(Consigne) Recopiez mot pour mot, dans l'entretien ci-dessous sur l'Inktober 2020, le passage allant de « Ici SpaceFox, votre » jusqu'à « deux mots ? » inclus.

(Texte fourni)
==============================
Ici SpaceFox, votre renard préféré qui vous parle. Peut-être saviez-vous que Lisa a honteusement repompé mon concept d’écrire une nouvelle par jour à l’occasion d’Inktober 1. Et comme le mois d’octobre est fini – et qu’elle a fini de dormir pour se remettre de cette épreuve, la pauvre – je me suis dit que c’était l’occasion de l’interviewer pour faire un petit bilan de tout ça et de la suite.
- NdL : « Ton » concept s’appelle writober et il y a même eu une liste francophone sur le sujet cette année…↩
Retour sur l’Inktober 2020 en micronouvelles
Bonjour Lisa. Avant de commencer, est-ce que tu peux te présenter en deux mots ?
Bonjour mon renard.
Je dirais… « jeune autrice ».
… je te sens très littérale aujourd’hui…
Eh bien, ça répondait à ta question non ? J’ai un peu la flemme, mais si certaines de nos lectrices (ou de nos lecteurs, ne soyons pas sexistes) voulaient plus de détails, il y a plus de détails disponibles sur le site.
Bien, comment t’es venue cette idée d’écrire une nouvelle par jour à l’occasion d’Inktober ?
Je cherchais à la fois comment essayer de nouvelles idées, et surtout une motivation pour me forcer à écrire. Je me suis rappelé cette expérience que tu avais faite il y a deux ans et je me suis dit que ça serait un bon exercice.
==============================
(Données affichées)
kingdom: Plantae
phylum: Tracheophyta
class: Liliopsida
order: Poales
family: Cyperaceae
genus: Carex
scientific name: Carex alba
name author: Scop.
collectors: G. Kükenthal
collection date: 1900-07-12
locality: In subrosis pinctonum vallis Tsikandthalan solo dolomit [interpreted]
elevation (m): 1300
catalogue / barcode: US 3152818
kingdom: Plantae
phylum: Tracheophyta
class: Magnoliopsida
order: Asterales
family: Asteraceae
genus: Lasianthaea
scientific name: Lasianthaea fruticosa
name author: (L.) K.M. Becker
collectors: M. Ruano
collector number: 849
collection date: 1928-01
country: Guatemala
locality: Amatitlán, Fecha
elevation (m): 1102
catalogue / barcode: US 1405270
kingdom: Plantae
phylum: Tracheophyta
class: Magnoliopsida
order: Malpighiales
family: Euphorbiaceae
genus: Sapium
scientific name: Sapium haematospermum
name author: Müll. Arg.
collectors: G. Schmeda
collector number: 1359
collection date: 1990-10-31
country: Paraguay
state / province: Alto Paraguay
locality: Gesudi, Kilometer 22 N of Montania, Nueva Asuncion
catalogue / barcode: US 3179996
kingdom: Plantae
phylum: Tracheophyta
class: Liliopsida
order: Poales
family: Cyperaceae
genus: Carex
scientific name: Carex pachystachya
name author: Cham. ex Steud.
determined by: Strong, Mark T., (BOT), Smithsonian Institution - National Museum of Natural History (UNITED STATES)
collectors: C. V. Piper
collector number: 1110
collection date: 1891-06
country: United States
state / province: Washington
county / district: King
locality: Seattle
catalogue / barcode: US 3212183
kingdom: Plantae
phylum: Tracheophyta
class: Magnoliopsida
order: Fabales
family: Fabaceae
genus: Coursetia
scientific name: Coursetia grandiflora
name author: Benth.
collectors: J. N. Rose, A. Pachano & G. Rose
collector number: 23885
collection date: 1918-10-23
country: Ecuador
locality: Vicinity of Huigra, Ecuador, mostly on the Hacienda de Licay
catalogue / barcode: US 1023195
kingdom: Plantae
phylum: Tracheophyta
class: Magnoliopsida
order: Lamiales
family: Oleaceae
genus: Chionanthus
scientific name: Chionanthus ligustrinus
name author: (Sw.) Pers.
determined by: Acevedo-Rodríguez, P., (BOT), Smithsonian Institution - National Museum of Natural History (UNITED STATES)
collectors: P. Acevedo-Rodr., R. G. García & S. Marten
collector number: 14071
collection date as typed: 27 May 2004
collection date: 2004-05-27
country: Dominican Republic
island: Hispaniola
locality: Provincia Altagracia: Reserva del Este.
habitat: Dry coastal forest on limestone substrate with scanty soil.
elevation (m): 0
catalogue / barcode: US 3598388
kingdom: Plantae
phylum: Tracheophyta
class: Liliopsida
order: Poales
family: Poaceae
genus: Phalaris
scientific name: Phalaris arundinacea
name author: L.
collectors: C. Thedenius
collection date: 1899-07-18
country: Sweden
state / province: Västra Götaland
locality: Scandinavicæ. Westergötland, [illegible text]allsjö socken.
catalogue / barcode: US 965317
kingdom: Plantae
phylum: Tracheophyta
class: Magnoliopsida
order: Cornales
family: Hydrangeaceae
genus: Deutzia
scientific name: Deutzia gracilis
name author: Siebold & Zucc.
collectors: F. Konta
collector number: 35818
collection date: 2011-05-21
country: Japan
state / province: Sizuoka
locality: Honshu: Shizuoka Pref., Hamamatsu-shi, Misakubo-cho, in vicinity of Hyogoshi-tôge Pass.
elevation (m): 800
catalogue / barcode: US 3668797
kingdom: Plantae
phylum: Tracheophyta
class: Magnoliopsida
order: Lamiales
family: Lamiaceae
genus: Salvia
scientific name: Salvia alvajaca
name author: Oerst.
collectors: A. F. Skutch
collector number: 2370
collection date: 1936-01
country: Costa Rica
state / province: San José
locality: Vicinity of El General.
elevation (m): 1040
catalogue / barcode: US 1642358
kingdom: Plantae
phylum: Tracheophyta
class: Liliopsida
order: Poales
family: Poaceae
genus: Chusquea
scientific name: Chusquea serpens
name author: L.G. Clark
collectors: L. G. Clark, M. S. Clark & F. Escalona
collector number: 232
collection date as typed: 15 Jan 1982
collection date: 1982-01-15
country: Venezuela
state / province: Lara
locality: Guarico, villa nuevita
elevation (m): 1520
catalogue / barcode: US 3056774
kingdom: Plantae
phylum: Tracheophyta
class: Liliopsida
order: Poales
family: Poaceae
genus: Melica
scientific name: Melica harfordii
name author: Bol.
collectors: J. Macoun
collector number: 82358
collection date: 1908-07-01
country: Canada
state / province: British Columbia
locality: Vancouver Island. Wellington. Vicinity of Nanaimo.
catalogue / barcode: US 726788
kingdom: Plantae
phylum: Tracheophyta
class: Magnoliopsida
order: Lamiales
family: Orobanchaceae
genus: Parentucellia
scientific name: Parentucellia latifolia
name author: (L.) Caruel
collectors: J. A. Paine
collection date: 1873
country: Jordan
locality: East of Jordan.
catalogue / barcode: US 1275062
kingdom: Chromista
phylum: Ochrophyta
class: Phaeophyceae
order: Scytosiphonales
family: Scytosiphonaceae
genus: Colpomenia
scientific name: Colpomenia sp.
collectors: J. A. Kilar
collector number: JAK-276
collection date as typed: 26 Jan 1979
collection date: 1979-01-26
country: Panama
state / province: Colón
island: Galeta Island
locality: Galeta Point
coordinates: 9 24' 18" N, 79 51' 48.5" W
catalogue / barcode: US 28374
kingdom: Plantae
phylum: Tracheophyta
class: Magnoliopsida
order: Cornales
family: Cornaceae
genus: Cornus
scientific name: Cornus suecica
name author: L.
==============================
(Réponse)
Ici SpaceFox, votre renard préféré qui vous parle. Peut-être saviez-vous que Lisa a honteusement repompé mon concept d’écrire une nouvelle par jour à l’occasion d’Inktober 1. Et comme le mois d’octobre est fini – et qu’elle a fini de dormir pour se remettre de cette épreuve, la pauvre – je me suis dit que c’était l’occasion de l’interviewer pour faire un petit bilan de tout ça et de la suite.
- NdL : « Ton » concept s’appelle writober et il y a même eu une liste francophone sur le sujet cette année…↩
Retour sur l’Inktober 2020 en micronouvelles
Bonjour Lisa. Avant de commencer, est-ce que tu peux te présenter en deux mots ?